* **WHAT NEEDS TO BE DONE**:
Can you take the part that opens with the line containing "The name of" and closes with the line containing "rails g migration" and write it out again with "count cache" substituted for "counter cache", leaving everything else in those lines as it is?

* **Plain-text document sources**:
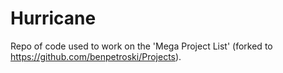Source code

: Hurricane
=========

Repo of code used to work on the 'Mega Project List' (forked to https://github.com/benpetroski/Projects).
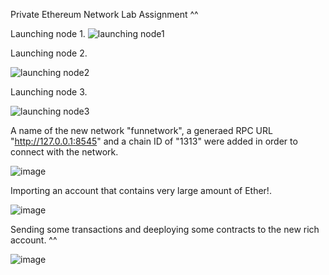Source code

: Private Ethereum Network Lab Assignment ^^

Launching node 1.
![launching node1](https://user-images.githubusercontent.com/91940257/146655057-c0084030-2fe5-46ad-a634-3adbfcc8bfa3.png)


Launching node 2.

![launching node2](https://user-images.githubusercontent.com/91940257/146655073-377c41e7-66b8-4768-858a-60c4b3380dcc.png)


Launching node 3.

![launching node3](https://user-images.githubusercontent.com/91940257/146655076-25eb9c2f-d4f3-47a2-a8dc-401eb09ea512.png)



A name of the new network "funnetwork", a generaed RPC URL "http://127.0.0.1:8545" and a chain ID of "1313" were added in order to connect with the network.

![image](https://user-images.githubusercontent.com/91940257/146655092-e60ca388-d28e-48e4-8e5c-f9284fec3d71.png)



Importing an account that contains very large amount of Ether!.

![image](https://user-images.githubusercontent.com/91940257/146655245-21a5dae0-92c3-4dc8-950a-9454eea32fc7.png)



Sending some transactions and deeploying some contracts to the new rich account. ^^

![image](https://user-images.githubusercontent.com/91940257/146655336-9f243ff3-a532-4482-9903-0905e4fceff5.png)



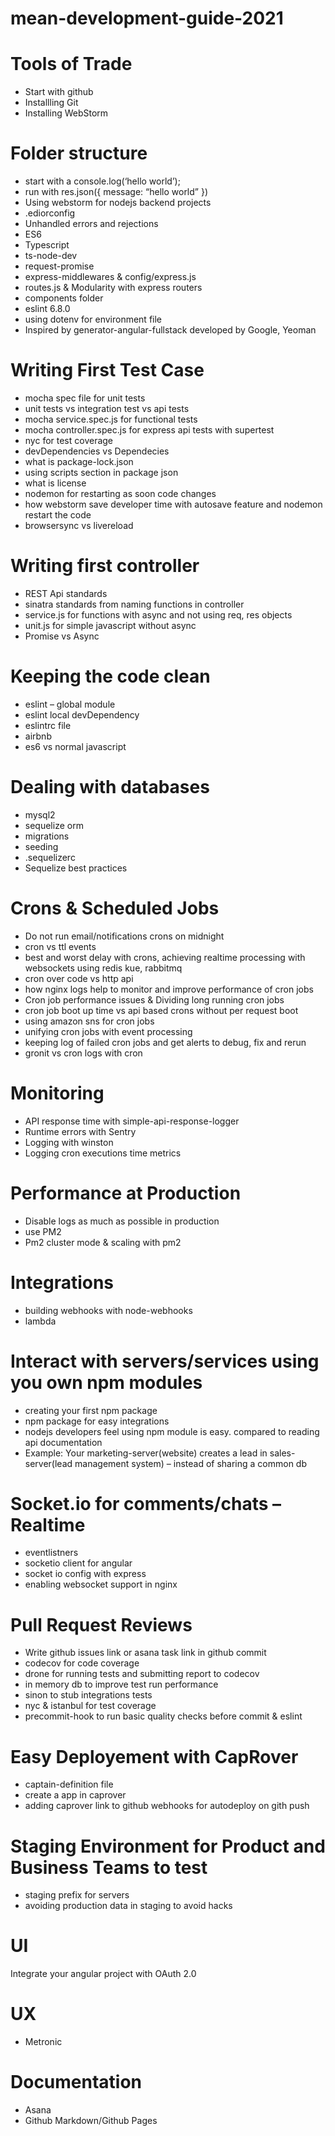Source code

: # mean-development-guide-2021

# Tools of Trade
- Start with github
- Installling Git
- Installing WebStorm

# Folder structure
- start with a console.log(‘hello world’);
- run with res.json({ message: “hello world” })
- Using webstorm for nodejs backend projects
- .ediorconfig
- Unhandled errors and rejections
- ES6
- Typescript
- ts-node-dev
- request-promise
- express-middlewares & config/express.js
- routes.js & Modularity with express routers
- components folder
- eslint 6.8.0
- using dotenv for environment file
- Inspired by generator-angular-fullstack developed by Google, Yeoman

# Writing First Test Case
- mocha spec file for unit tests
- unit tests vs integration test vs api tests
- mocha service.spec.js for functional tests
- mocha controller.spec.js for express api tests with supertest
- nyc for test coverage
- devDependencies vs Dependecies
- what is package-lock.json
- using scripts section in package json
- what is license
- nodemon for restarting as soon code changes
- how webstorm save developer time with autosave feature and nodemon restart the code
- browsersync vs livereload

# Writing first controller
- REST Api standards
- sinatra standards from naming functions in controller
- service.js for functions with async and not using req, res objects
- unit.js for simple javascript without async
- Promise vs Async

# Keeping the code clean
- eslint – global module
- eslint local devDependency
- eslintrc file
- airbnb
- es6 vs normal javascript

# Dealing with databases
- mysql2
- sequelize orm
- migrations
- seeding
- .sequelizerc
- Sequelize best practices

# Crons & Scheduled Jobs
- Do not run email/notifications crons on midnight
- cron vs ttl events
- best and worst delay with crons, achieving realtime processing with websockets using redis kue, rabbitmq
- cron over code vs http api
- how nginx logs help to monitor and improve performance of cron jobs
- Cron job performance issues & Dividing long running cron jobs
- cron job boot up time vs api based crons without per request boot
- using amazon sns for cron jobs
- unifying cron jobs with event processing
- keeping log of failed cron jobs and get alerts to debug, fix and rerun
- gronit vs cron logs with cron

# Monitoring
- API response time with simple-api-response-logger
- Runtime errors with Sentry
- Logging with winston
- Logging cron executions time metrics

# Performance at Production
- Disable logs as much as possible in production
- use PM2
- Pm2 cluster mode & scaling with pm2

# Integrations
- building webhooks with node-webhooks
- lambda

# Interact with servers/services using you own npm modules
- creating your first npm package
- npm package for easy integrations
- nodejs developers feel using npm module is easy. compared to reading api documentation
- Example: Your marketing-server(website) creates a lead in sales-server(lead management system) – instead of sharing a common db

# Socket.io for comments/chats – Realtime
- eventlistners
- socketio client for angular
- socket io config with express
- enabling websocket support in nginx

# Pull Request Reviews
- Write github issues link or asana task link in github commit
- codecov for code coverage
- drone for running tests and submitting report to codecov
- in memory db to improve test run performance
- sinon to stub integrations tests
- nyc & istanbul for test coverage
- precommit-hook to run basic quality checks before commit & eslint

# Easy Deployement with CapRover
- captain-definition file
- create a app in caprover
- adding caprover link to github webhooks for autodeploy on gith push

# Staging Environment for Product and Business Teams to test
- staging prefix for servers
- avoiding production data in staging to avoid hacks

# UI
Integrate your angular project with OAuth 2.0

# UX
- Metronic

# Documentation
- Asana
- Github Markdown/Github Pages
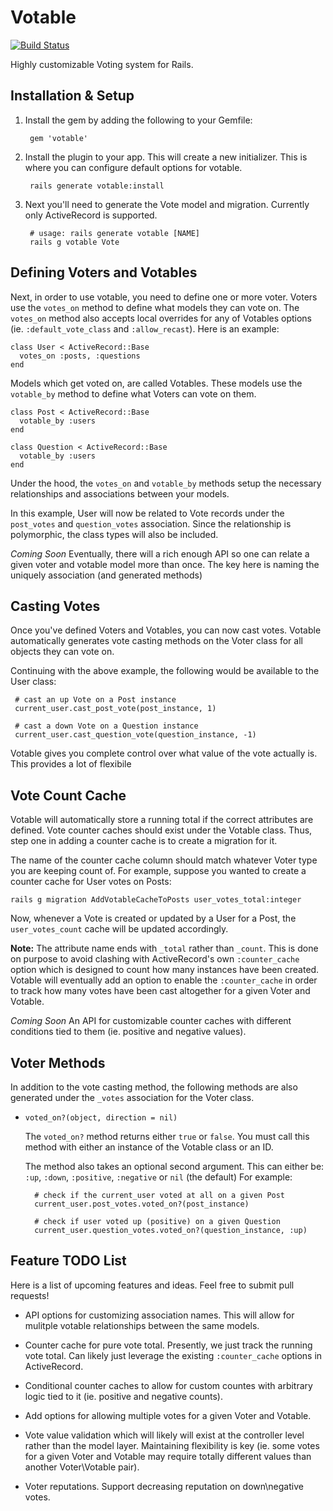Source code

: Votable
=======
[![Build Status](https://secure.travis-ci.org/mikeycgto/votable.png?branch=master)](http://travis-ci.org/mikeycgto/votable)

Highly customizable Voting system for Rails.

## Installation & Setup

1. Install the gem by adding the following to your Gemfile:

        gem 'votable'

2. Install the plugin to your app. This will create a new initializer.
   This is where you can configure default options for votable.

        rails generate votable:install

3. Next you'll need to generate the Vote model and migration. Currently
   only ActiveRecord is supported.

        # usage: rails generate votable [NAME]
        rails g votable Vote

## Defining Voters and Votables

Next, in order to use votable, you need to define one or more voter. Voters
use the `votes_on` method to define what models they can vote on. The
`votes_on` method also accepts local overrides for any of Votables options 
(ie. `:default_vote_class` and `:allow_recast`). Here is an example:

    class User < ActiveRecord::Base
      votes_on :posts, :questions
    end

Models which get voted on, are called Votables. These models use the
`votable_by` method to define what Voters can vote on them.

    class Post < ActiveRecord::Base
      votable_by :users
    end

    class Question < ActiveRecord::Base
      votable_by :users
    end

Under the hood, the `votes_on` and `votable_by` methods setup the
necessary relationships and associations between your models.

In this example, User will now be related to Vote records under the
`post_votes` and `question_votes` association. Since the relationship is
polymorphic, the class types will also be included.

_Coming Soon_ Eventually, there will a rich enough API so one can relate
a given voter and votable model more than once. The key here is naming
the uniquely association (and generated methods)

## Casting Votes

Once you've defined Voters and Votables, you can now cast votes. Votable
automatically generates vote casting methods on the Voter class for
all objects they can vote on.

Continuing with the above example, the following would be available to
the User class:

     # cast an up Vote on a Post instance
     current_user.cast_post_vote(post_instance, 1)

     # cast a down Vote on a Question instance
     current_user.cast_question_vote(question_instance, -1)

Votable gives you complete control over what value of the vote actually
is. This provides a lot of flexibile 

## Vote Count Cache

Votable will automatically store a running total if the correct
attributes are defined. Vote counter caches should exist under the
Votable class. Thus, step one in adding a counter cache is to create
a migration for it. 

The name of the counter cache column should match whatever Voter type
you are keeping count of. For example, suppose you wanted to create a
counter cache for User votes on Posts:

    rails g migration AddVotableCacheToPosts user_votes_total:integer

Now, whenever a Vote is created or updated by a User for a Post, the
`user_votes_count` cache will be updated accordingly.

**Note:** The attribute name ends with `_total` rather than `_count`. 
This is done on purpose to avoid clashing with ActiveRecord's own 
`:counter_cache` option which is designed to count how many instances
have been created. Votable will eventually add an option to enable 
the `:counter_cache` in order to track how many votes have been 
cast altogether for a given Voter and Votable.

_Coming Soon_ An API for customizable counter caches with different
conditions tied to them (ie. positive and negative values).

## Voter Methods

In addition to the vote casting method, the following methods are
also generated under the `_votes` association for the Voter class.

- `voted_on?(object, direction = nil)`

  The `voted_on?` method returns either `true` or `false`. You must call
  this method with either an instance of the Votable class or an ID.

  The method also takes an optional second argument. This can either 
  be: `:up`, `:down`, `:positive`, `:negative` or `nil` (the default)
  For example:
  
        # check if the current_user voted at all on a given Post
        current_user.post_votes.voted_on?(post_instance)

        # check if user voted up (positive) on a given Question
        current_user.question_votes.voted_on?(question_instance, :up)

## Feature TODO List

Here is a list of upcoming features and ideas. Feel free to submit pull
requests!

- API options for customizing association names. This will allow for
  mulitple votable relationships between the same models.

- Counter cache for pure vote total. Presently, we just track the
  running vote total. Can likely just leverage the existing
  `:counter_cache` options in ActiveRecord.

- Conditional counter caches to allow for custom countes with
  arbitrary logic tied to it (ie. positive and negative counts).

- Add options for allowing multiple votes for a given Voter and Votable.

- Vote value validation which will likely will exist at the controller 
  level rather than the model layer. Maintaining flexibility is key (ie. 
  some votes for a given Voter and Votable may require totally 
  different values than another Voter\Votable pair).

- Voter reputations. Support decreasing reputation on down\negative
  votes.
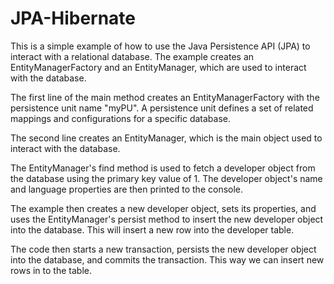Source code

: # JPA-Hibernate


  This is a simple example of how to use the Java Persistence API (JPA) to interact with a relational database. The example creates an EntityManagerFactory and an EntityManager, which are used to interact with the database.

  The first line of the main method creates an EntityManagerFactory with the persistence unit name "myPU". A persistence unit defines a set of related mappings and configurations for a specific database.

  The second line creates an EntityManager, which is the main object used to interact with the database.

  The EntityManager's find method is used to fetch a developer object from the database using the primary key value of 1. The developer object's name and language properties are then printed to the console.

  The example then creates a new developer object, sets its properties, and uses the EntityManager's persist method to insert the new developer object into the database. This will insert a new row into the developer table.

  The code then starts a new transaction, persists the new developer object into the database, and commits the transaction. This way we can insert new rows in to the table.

* **ANSWER TO THE EXERCISE**:
The name of the count cache column should match whatever Voter type
you are keeping count of. For example, suppose you wanted to create a
count cache for User votes on Posts:

    rails g migration AddVotableCacheToPosts user_votes_total:integer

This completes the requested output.